Your objective
Each line below with the string "labels" should be copied.

Extracted information
========================================================================

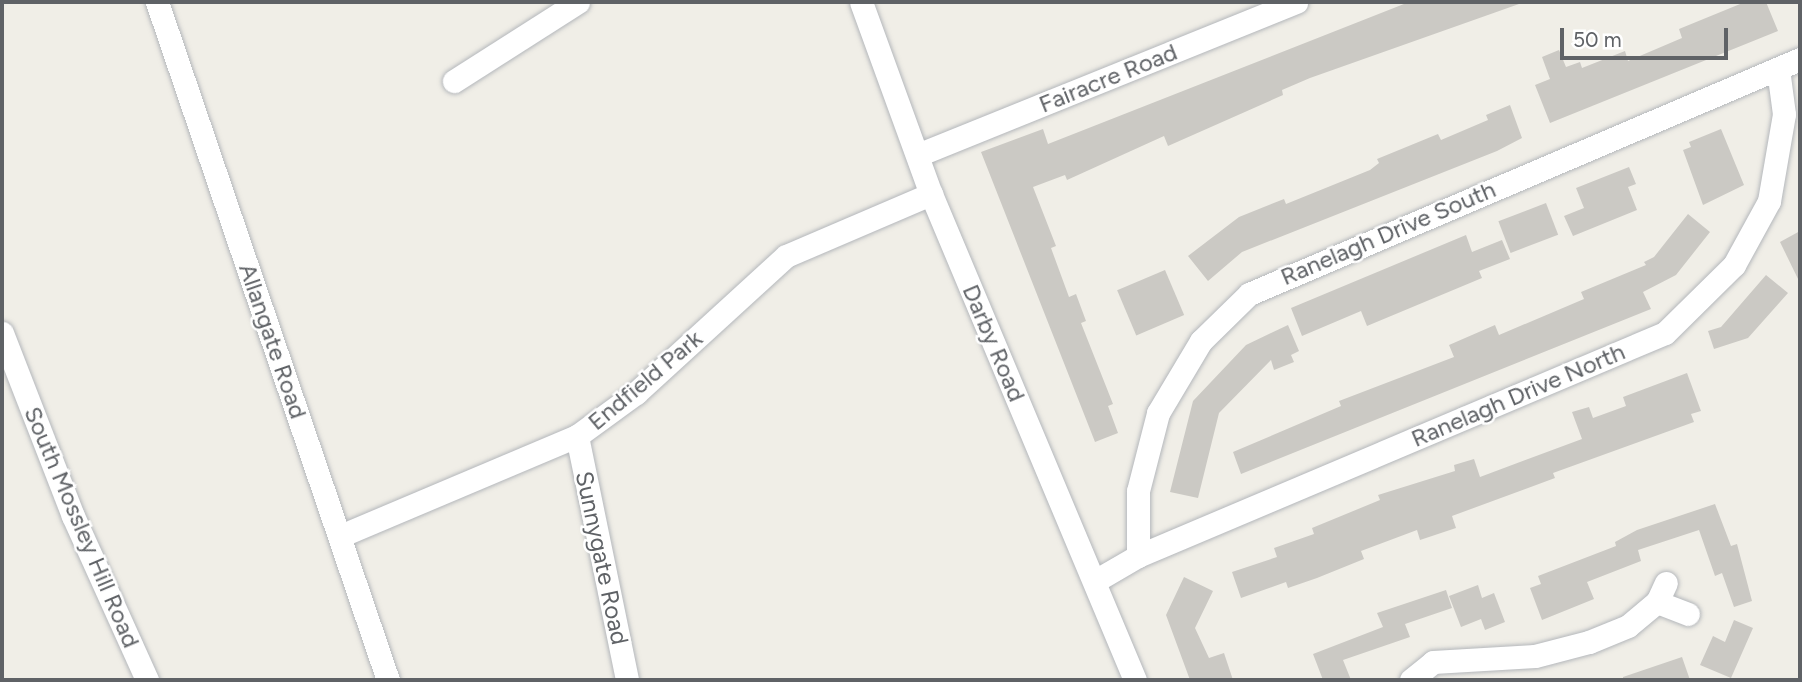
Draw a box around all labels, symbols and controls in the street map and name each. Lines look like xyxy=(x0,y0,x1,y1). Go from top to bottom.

========================================================================

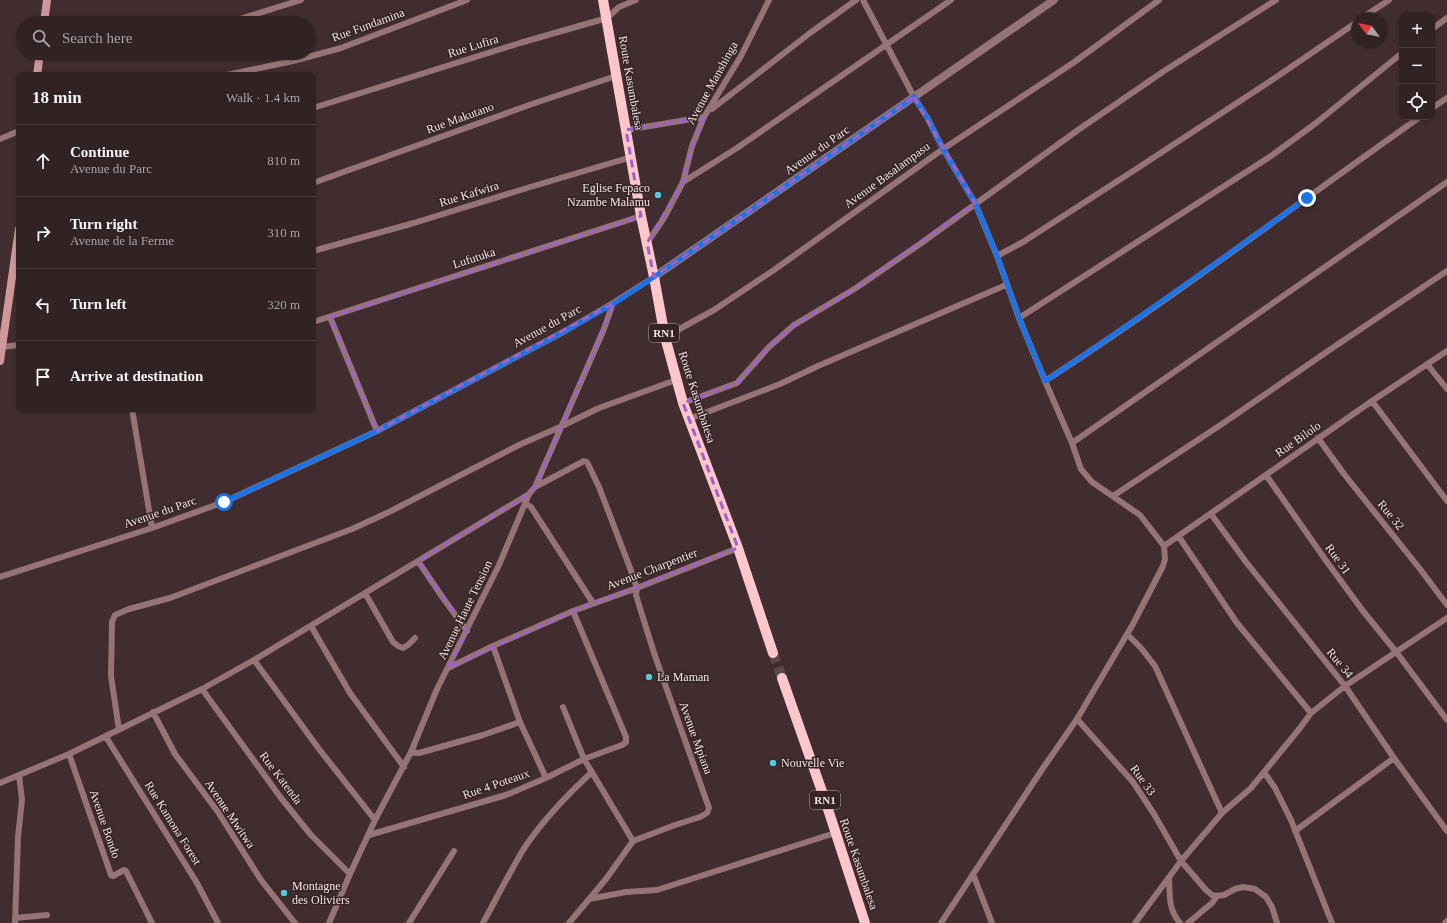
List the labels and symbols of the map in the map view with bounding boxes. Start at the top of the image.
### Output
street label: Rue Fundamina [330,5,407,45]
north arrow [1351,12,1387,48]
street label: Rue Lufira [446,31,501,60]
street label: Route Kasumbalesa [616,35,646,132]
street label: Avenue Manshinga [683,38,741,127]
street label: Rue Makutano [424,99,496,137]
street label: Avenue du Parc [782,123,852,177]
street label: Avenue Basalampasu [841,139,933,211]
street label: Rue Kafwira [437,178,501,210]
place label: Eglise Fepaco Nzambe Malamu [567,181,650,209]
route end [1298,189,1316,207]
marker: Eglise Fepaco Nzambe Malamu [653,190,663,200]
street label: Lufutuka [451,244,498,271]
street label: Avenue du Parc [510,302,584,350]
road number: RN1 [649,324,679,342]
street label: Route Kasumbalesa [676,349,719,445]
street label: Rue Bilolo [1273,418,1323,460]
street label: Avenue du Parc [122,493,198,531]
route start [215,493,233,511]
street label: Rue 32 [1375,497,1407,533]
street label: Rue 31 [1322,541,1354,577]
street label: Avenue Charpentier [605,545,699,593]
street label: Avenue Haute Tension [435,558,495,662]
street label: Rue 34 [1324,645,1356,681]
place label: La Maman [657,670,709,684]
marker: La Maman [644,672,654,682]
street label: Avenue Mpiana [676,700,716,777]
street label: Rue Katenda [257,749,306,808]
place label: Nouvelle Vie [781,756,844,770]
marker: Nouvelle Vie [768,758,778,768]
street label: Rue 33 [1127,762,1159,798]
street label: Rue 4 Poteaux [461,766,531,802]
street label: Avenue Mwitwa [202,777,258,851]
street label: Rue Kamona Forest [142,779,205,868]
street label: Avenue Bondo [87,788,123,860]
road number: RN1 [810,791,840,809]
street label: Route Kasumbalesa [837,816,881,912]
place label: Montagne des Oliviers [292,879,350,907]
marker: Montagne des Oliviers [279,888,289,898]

========================================================================

Result for this exercise
Draw a box around all labels, symbols and controls in the street map and name each. Lines look like xyxy=(x0,y0,x1,y1). Go from top to bottom.
List the labels and symbols of the map in the map view with bounding boxes. Start at the top of the image.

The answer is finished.